1999 Excavation at Mission Rosario
Author: David L. Nickels
Publisher:
Published: 2000
Total Pages: 0
ISBN-13:
DOWNLOAD EBOOKRead and Download eBook Full
Author: David L. Nickels
Publisher:
Published: 2000
Total Pages: 0
ISBN-13:
DOWNLOAD EBOOKAuthor: David L. Nickels
Publisher:
Published: 2000
Total Pages: 240
ISBN-13:
DOWNLOAD EBOOKAuthor:
Publisher:
Published: 2001
Total Pages: 148
ISBN-13:
DOWNLOAD EBOOKAuthor: Cynthia L. Tennis
Publisher: Texas Department of Transportation
Published: 2001
Total Pages: 164
ISBN-13:
DOWNLOAD EBOOKAuthor: José E. Zapata
Publisher:
Published: 2000
Total Pages: 110
ISBN-13:
DOWNLOAD EBOOKAuthor: Kathleen Gilmore
Publisher:
Published: 1974
Total Pages: 93
ISBN-13:
DOWNLOAD EBOOKAuthor: Lee Michael Panich
Publisher:
Published: 2009
Total Pages: 784
ISBN-13:
DOWNLOAD EBOOKAuthor: Tanya M. Peres
Publisher: University Press of Florida
Published: 2021-11-23
Total Pages: 356
ISBN-13: 1683402871
DOWNLOAD EBOOKThis volume presents new data and interpretations from research at Florida’s Spanish missions, outposts established in the sixteenth and seventeenth centuries to strengthen the colonizing empire and convert Indigenous groups to Christianity. In these chapters, archaeologists, historians, and ethnomusicologists draw on the past thirty years of work at sites from St.

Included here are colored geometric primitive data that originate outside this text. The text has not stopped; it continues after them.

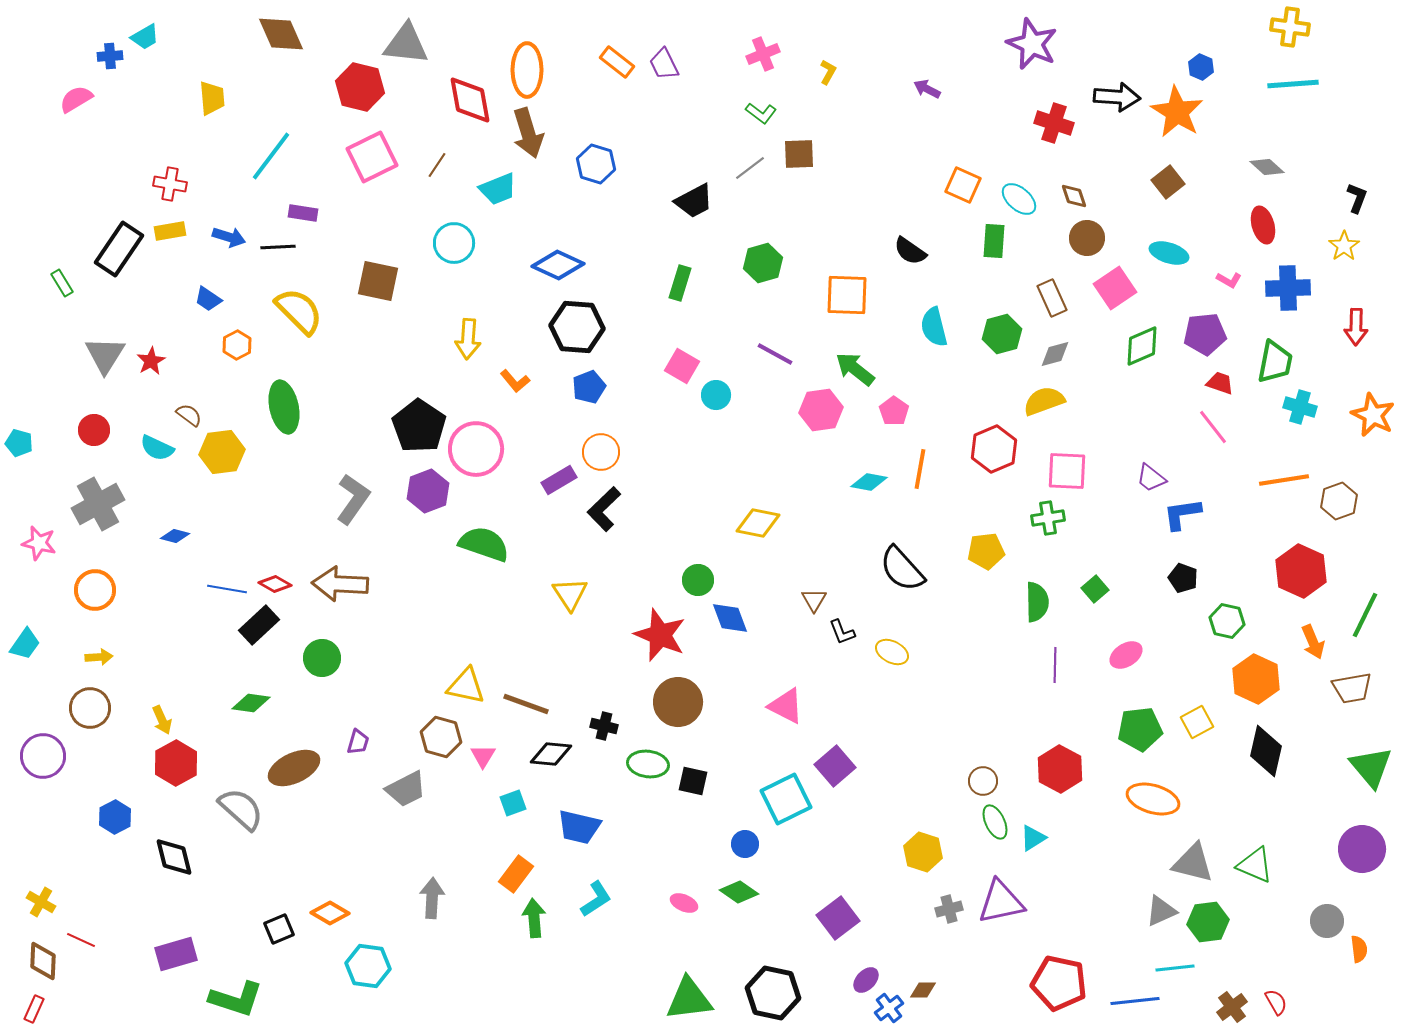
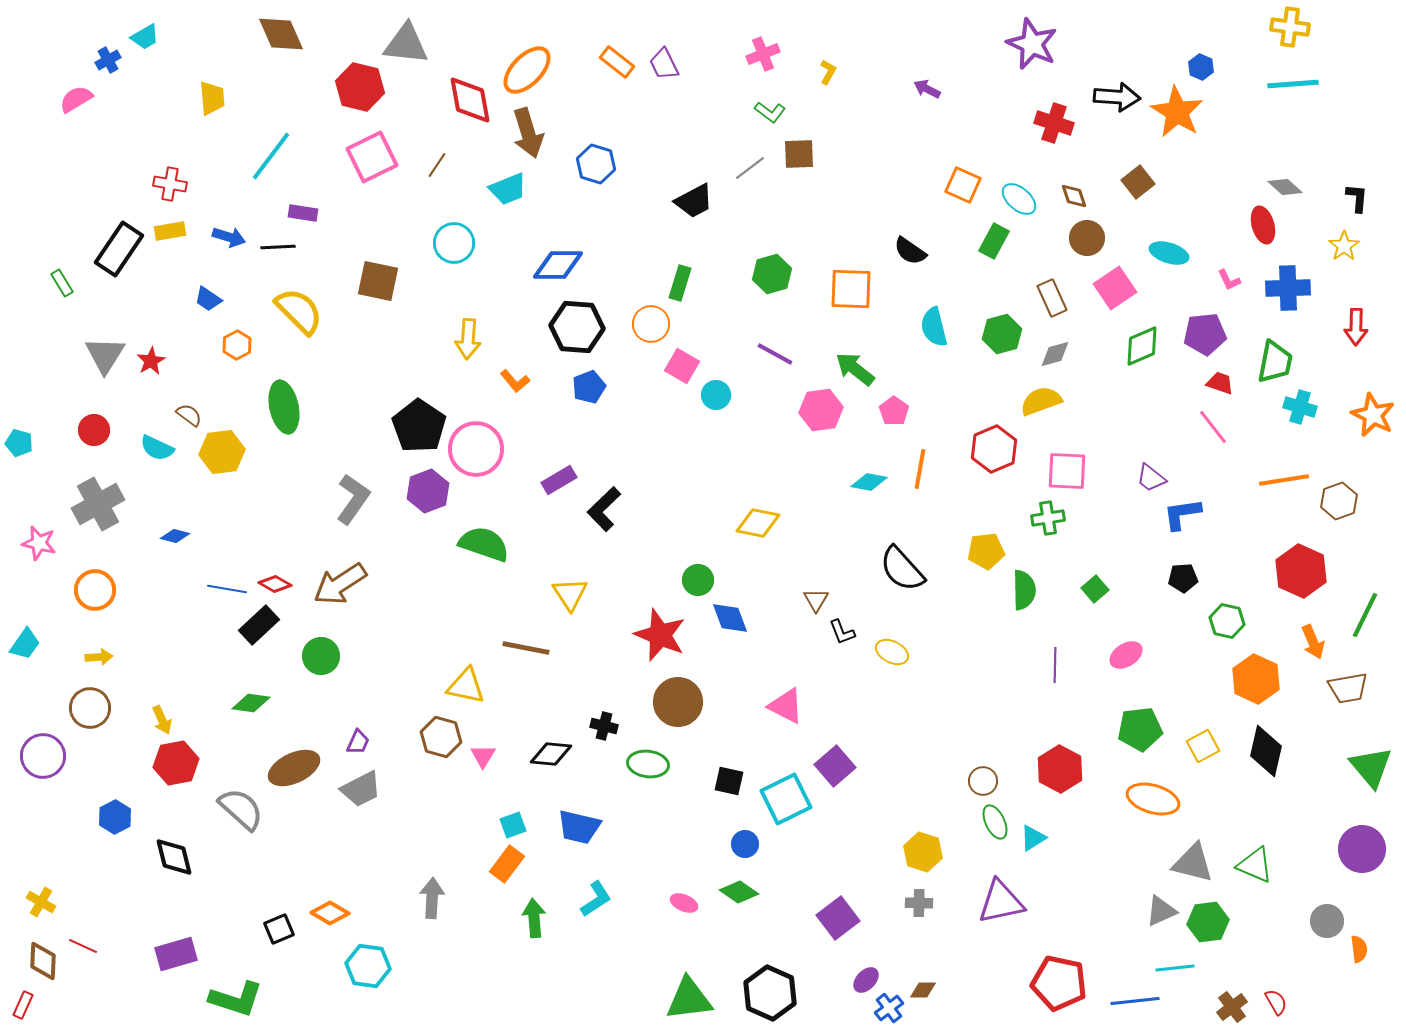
blue cross at (110, 56): moved 2 px left, 4 px down; rotated 25 degrees counterclockwise
orange ellipse at (527, 70): rotated 44 degrees clockwise
green L-shape at (761, 113): moved 9 px right, 1 px up
gray diamond at (1267, 167): moved 18 px right, 20 px down
brown square at (1168, 182): moved 30 px left
cyan trapezoid at (498, 189): moved 10 px right
black L-shape at (1357, 198): rotated 16 degrees counterclockwise
green rectangle at (994, 241): rotated 24 degrees clockwise
green hexagon at (763, 263): moved 9 px right, 11 px down
blue diamond at (558, 265): rotated 24 degrees counterclockwise
pink L-shape at (1229, 280): rotated 35 degrees clockwise
orange square at (847, 295): moved 4 px right, 6 px up
yellow semicircle at (1044, 401): moved 3 px left
orange circle at (601, 452): moved 50 px right, 128 px up
black pentagon at (1183, 578): rotated 24 degrees counterclockwise
brown arrow at (340, 584): rotated 36 degrees counterclockwise
brown triangle at (814, 600): moved 2 px right
green semicircle at (1037, 602): moved 13 px left, 12 px up
green circle at (322, 658): moved 1 px left, 2 px up
brown trapezoid at (1352, 688): moved 4 px left
brown line at (526, 704): moved 56 px up; rotated 9 degrees counterclockwise
yellow square at (1197, 722): moved 6 px right, 24 px down
purple trapezoid at (358, 742): rotated 8 degrees clockwise
red hexagon at (176, 763): rotated 18 degrees clockwise
black square at (693, 781): moved 36 px right
gray trapezoid at (406, 789): moved 45 px left
cyan square at (513, 803): moved 22 px down
orange rectangle at (516, 874): moved 9 px left, 10 px up
gray cross at (949, 909): moved 30 px left, 6 px up; rotated 16 degrees clockwise
red line at (81, 940): moved 2 px right, 6 px down
black hexagon at (773, 993): moved 3 px left; rotated 12 degrees clockwise
red rectangle at (34, 1009): moved 11 px left, 4 px up
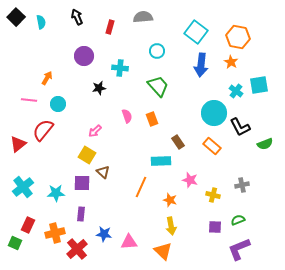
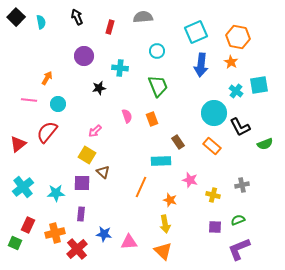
cyan square at (196, 32): rotated 30 degrees clockwise
green trapezoid at (158, 86): rotated 20 degrees clockwise
red semicircle at (43, 130): moved 4 px right, 2 px down
yellow arrow at (171, 226): moved 6 px left, 2 px up
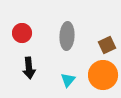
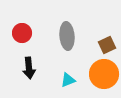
gray ellipse: rotated 8 degrees counterclockwise
orange circle: moved 1 px right, 1 px up
cyan triangle: rotated 28 degrees clockwise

Augustine to the panhandle. Contributors explore the lived experiences of the Indigenous people, Franciscan friars, and Spanish laypeople who lived in La Florida’s mission communities. In the process, they address missionization, ethnogenesis, settlement, foodways, conflict, and warfare. One study reconstructs the sonic history of Mission San Luis with soundscape compositions. The volume also sheds light on the destruction of the Apalachee-Spanish missions by the English. The recent investigations highlighted here significantly change earlier understandings by emphasizing the kind and degree of social, economic, and ideological relationships that existed between Apalachee and Timucuan communities and the Spanish. Unearthing the Missions of Spanish Florida updates and rewrites the history of the Spanish mission effort in the region. Contributors: Rachel M. Bani | Mark J Sciuhetti Jr | Rochelle A. Marrinan | Nicholas Yarbrough | Jerald T. Milanich | Jerry W Lee | Rebecca Douberly-Gorman | Alissa Slade Lotane | John E. Worth | Jonathan Sheppard | Laura Zabanal | Keith Ashley | Tanya M. Peres | Sarah Eyerly A volume in the Florida Museum of Natural History: Ripley P. Bullen Series
Author: Texas. Historic Sites and Restoration Branch
Publisher:
Published: 1975*
Total Pages: 165
ISBN-13:
DOWNLOAD EBOOKAuthor: Lee Panich
Publisher: University of Arizona Press
Published: 2014-04-17
Total Pages: 265
ISBN-13: 0816598894
DOWNLOAD EBOOKSpanish missions in North America were once viewed as confining and stagnant communities, with native peoples on the margins of the colonial enterprise. Recent archaeological and ethnohistorical research challenges that notion. Indigenous Landscapes and Spanish Missions considers how native peoples actively incorporated the mission system into their own dynamic existence. The book, written by diverse scholars and edited by Lee M. Panich and Tsim D. Schneider, covers missions in the Spanish borderlands from California to Texas to Georgia. Offering thoughtful arguments and innovative perspectives, the editors organized the book around three interrelated themes. The first section explores power, politics, and belief, recognizing that Spanish missions were established within indigenous landscapes with preexisting tensions, alliances, and belief systems. The second part, addressing missions from the perspective of indigenous inhabitants, focuses on their social, economic, and historical connections to the surrounding landscapes. The final section considers the varied connections between mission communities and the world beyond the mission walls, including examinations of how mission neophytes, missionaries, and colonial elites vied for land and natural resources. Indigenous Landscapes and Spanish Missions offers a holistic view on the consequences of missionization and the active negotiation of missions by indigenous peoples, revealing cross-cutting perspectives into the complex and contested histories of the Spanish borderlands. This volume challenges readers to examine deeply the ways in which native peoples negotiated colonialism not just inside the missions themselves but also within broader indigenous landscapes. This book will be of interest to archaeologists, historians, tribal scholars, and anyone interested in indigenous encounters with colonial institutions.